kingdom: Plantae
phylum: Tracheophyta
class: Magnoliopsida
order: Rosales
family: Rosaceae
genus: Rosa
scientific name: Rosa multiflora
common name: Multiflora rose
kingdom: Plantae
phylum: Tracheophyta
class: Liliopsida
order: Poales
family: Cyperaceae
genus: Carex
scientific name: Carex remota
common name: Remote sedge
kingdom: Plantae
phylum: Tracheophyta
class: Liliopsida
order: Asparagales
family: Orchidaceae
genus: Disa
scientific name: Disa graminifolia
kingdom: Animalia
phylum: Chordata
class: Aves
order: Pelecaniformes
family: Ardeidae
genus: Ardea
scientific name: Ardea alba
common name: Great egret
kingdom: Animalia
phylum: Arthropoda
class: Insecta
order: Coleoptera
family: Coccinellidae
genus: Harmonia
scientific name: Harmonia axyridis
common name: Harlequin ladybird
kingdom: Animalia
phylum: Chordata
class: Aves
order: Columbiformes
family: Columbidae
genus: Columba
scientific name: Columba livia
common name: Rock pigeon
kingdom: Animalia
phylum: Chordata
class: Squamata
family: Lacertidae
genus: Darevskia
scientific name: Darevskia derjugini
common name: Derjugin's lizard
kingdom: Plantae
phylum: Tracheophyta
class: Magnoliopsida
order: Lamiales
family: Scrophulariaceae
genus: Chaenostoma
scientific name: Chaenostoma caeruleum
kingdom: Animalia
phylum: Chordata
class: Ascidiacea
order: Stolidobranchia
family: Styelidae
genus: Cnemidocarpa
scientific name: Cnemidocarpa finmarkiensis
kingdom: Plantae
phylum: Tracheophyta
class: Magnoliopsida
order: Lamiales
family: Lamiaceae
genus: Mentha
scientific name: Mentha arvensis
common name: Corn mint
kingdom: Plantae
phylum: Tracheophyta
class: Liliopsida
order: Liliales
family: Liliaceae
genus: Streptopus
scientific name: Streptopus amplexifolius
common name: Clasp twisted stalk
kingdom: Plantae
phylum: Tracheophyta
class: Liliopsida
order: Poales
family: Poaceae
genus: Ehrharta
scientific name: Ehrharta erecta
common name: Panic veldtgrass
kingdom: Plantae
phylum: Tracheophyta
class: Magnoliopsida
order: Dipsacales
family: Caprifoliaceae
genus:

━━━━━━━━━━━━━━━━━━━━━━━━━━━━━━

_AIM_
Repeat the lines above exactly, from the line containing "family: Coccinellidae" through the line containing "scientific name: Ehrharta erecta", including both of those lines.

_SOLUTION_
family: Coccinellidae
genus: Harmonia
scientific name: Harmonia axyridis
common name: Harlequin ladybird
kingdom: Animalia
phylum: Chordata
class: Aves
order: Columbiformes
family: Columbidae
genus: Columba
scientific name: Columba livia
common name: Rock pigeon
kingdom: Animalia
phylum: Chordata
class: Squamata
family: Lacertidae
genus: Darevskia
scientific name: Darevskia derjugini
common name: Derjugin's lizard
kingdom: Plantae
phylum: Tracheophyta
class: Magnoliopsida
order: Lamiales
family: Scrophulariaceae
genus: Chaenostoma
scientific name: Chaenostoma caeruleum
kingdom: Animalia
phylum: Chordata
class: Ascidiacea
order: Stolidobranchia
family: Styelidae
genus: Cnemidocarpa
scientific name: Cnemidocarpa finmarkiensis
kingdom: Plantae
phylum: Tracheophyta
class: Magnoliopsida
order: Lamiales
family: Lamiaceae
genus: Mentha
scientific name: Mentha arvensis
common name: Corn mint
kingdom: Plantae
phylum: Tracheophyta
class: Liliopsida
order: Liliales
family: Liliaceae
genus: Streptopus
scientific name: Streptopus amplexifolius
common name: Clasp twisted stalk
kingdom: Plantae
phylum: Tracheophyta
class: Liliopsida
order: Poales
family: Poaceae
genus: Ehrharta
scientific name: Ehrharta erecta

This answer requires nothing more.